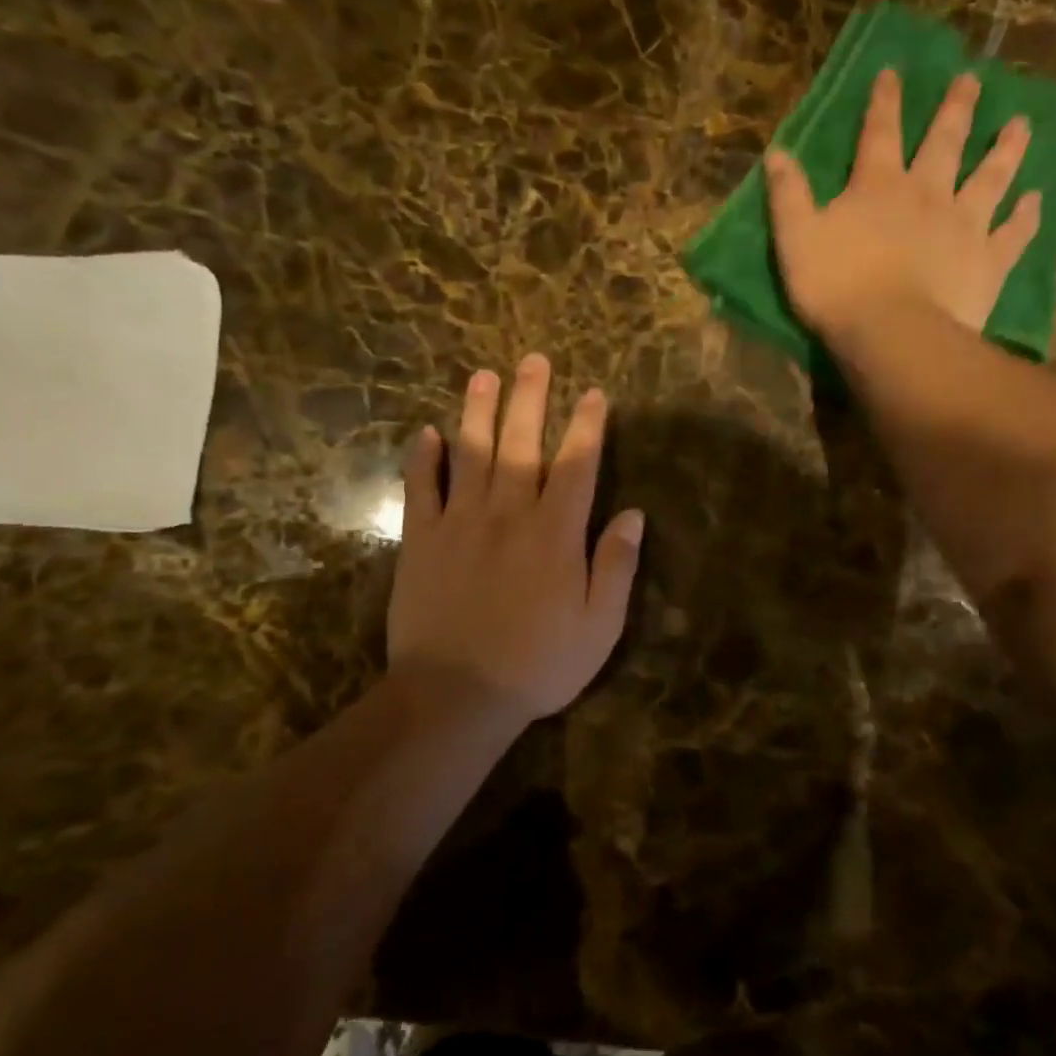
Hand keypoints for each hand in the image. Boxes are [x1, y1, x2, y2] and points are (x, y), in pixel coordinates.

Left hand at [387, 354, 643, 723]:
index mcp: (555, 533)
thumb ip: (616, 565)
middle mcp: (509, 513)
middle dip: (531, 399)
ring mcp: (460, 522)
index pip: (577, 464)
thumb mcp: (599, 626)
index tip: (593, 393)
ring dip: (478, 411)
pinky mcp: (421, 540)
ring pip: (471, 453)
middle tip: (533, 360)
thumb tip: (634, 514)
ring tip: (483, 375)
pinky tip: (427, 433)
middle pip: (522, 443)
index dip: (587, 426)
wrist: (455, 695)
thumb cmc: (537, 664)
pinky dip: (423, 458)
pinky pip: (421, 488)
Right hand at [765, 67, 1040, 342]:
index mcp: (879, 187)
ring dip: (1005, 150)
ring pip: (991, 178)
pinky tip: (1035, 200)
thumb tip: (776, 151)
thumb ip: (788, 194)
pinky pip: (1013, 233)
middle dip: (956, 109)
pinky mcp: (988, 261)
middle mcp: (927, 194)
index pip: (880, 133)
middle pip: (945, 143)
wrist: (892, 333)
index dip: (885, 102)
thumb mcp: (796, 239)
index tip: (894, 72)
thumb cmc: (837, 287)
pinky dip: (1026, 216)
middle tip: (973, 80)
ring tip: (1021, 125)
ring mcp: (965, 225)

* * *

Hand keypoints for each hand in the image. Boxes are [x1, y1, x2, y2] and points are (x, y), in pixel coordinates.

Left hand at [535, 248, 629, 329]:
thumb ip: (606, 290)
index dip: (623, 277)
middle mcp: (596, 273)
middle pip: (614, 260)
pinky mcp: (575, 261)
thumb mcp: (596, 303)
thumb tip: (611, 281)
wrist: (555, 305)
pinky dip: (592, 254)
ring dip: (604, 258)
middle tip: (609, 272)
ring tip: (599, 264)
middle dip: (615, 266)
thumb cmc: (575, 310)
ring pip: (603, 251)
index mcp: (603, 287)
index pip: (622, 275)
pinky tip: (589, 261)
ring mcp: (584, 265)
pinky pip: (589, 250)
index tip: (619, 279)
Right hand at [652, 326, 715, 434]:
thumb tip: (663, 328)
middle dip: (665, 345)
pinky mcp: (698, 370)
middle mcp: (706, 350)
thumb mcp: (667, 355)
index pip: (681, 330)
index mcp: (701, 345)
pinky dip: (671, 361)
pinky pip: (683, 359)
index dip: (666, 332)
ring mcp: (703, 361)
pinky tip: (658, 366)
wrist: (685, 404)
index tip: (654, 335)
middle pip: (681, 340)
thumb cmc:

• **Problem statement**:
Pull every line holding "hand" out of the records.

• **Output for this exercise**:
Hand keypoints for each hand in the image. Boxes are [x1, y1, x2, y2] and points are (x, y), in pixel coordinates.
Left hand at [387, 354, 643, 723]:
Right hand at [765, 67, 1040, 342]:
Hand keypoints for each hand in the image. Boxes are [x1, y1, x2, y2] and points are (x, y), in pixel coordinates.
Left hand at [535, 248, 629, 329]:
Right hand at [652, 326, 715, 434]:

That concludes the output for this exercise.